SUPPLIED DATA below:

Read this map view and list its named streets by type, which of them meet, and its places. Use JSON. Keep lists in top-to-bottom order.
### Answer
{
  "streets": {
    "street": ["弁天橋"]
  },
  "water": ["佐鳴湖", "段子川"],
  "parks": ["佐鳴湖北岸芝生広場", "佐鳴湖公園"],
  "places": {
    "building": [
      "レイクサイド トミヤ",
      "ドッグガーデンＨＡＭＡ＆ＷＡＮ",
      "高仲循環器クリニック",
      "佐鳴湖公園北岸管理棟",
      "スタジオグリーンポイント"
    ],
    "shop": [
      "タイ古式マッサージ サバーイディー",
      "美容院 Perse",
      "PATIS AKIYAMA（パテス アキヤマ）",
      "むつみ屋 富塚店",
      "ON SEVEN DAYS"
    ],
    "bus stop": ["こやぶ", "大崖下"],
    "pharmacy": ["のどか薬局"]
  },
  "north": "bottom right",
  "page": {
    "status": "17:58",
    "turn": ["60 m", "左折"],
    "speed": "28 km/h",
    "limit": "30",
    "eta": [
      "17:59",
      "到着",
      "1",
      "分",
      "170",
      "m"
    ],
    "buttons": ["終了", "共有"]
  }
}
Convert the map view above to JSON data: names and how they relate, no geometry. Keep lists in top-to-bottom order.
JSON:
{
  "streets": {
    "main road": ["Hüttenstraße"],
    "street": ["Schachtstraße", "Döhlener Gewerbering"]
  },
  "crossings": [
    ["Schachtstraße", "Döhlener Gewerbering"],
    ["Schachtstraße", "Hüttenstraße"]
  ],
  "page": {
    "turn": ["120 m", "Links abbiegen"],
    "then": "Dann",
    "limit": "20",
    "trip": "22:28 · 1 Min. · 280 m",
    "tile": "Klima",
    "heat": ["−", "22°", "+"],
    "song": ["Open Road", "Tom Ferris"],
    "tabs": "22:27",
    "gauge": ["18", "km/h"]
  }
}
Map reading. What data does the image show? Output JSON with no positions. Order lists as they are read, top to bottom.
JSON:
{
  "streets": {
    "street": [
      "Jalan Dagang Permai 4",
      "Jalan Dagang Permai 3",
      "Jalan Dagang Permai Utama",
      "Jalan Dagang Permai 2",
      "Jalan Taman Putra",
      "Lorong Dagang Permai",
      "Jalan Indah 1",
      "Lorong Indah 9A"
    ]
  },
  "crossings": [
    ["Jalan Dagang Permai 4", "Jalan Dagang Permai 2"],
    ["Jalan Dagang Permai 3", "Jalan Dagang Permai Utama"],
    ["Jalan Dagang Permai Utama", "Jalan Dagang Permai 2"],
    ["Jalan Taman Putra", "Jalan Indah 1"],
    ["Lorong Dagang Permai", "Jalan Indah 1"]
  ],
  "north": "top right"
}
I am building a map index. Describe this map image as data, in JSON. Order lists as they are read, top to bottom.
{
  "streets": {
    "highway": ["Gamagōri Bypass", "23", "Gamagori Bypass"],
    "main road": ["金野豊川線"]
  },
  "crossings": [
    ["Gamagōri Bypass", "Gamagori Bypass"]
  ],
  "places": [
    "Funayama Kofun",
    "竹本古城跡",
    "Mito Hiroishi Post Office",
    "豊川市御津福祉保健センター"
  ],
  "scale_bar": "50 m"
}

End of SUPPLIED DATA.

**EXERCISE DETAILS**
Give the data again. Keep every line identical.

**SOLVED EXERCISE**
Read this map view and list its named streets by type, which of them meet, and its places. Use JSON. Keep lists in top-to-bottom order.
### Answer
{
  "streets": {
    "street": ["弁天橋"]
  },
  "water": ["佐鳴湖", "段子川"],
  "parks": ["佐鳴湖北岸芝生広場", "佐鳴湖公園"],
  "places": {
    "building": [
      "レイクサイド トミヤ",
      "ドッグガーデンＨＡＭＡ＆ＷＡＮ",
      "高仲循環器クリニック",
      "佐鳴湖公園北岸管理棟",
      "スタジオグリーンポイント"
    ],
    "shop": [
      "タイ古式マッサージ サバーイディー",
      "美容院 Perse",
      "PATIS AKIYAMA（パテス アキヤマ）",
      "むつみ屋 富塚店",
      "ON SEVEN DAYS"
    ],
    "bus stop": ["こやぶ", "大崖下"],
    "pharmacy": ["のどか薬局"]
  },
  "north": "bottom right",
  "page": {
    "status": "17:58",
    "turn": ["60 m", "左折"],
    "speed": "28 km/h",
    "limit": "30",
    "eta": [
      "17:59",
      "到着",
      "1",
      "分",
      "170",
      "m"
    ],
    "buttons": ["終了", "共有"]
  }
}
Convert the map view above to JSON data: names and how they relate, no geometry. Keep lists in top-to-bottom order.
JSON:
{
  "streets": {
    "main road": ["Hüttenstraße"],
    "street": ["Schachtstraße", "Döhlener Gewerbering"]
  },
  "crossings": [
    ["Schachtstraße", "Döhlener Gewerbering"],
    ["Schachtstraße", "Hüttenstraße"]
  ],
  "page": {
    "turn": ["120 m", "Links abbiegen"],
    "then": "Dann",
    "limit": "20",
    "trip": "22:28 · 1 Min. · 280 m",
    "tile": "Klima",
    "heat": ["−", "22°", "+"],
    "song": ["Open Road", "Tom Ferris"],
    "tabs": "22:27",
    "gauge": ["18", "km/h"]
  }
}
Map reading. What data does the image show? Output JSON with no positions. Order lists as they are read, top to bottom.
JSON:
{
  "streets": {
    "street": [
      "Jalan Dagang Permai 4",
      "Jalan Dagang Permai 3",
      "Jalan Dagang Permai Utama",
      "Jalan Dagang Permai 2",
      "Jalan Taman Putra",
      "Lorong Dagang Permai",
      "Jalan Indah 1",
      "Lorong Indah 9A"
    ]
  },
  "crossings": [
    ["Jalan Dagang Permai 4", "Jalan Dagang Permai 2"],
    ["Jalan Dagang Permai 3", "Jalan Dagang Permai Utama"],
    ["Jalan Dagang Permai Utama", "Jalan Dagang Permai 2"],
    ["Jalan Taman Putra", "Jalan Indah 1"],
    ["Lorong Dagang Permai", "Jalan Indah 1"]
  ],
  "north": "top right"
}
I am building a map index. Describe this map image as data, in JSON. Order lists as they are read, top to bottom.
{
  "streets": {
    "highway": ["Gamagōri Bypass", "23", "Gamagori Bypass"],
    "main road": ["金野豊川線"]
  },
  "crossings": [
    ["Gamagōri Bypass", "Gamagori Bypass"]
  ],
  "places": [
    "Funayama Kofun",
    "竹本古城跡",
    "Mito Hiroishi Post Office",
    "豊川市御津福祉保健センター"
  ],
  "scale_bar": "50 m"
}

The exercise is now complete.